One of the goats stretched up toward the bucket, then yelled, “Myah!”
“Oh, go away!” Misha pushed the goat’s nose, then swatted one on the rump. The three of them yelled their displeasure at him and did not go away.
Anya shrugged. “I don’t know. He’s really big. Bigger than this horse. He gets really shaggy in the winter. He’s the color of a thundercloud.”
“So you use him for . . . what? For pulling a plow or something?” Misha asked pleasantly as he pushed away a goat nibbling on his coat hem.
Anya’s smile melted off her face. “Um . . .” She cleared her throat, trying to mask her upset. That feeling of helplessness welled again. She was just some farmer to Misha. Even though she had showed up with a bow and some arrows, and owned a Varangian warhorse. “Yeah. For a plow.”
“Hey!” Misha said. “Do you want to come to shul? My mother is going to make Nava apologize to you for being such a brat last night.”
Anya wanted to go but also didn’t. After last night, she wasn’t sure if she was ready for her very first time in a synagogue. Before she could say anything, Misha lost his patience with the goats swarming him.
“That’s it!” he yelled. “Go! Get!” He grabbed three apples out of the bucket and heaved them out into the yard. The goats took off, their little hooves thumping on the cold, packed earth, bleating as they ran after the apples.
Misha looked back at Anya, smoothing his coat down with sharp jerks. “Goats. What a pain.”
“That’s goats,” Anya said, trying to sound pleasant.

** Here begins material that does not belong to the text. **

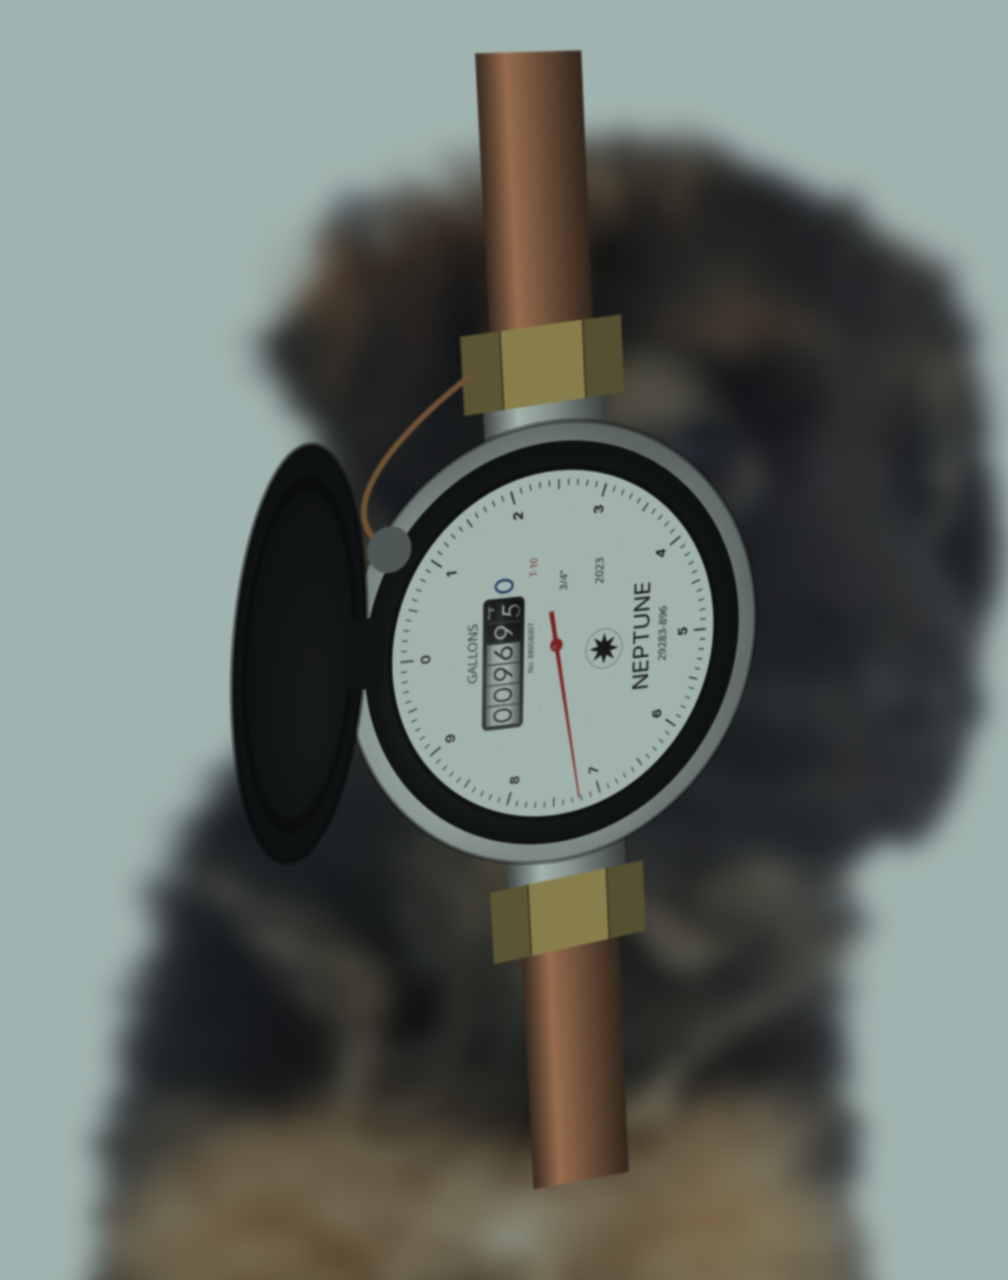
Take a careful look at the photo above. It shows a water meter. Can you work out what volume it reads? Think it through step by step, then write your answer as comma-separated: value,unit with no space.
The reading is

Misha brushed off his trousers impatiently, and then said, “So, shul? It starts at nine o’clock. I’ll come get you from your room at eight thirty?”
Anya heard herself say, “That sounds wonderful.” She winced on the inside. There was no way she’d be back from the Nightingale’s tree by then. But she couldn’t tell Misha that. “I’ll see you then!”
She ran out of the barn, away from the castle, through the frosty predawn streets of Kiev. As she descended the city’s hill, something Håkon had pointed out bounced around in her head: the tsar had wanted the dragons alive, just like how he wanted the Nightingale alive. What difference would it make if the Nightingale was brought alive or killed? It would still be the same result: he wouldn’t be terrorizing travelers anymore.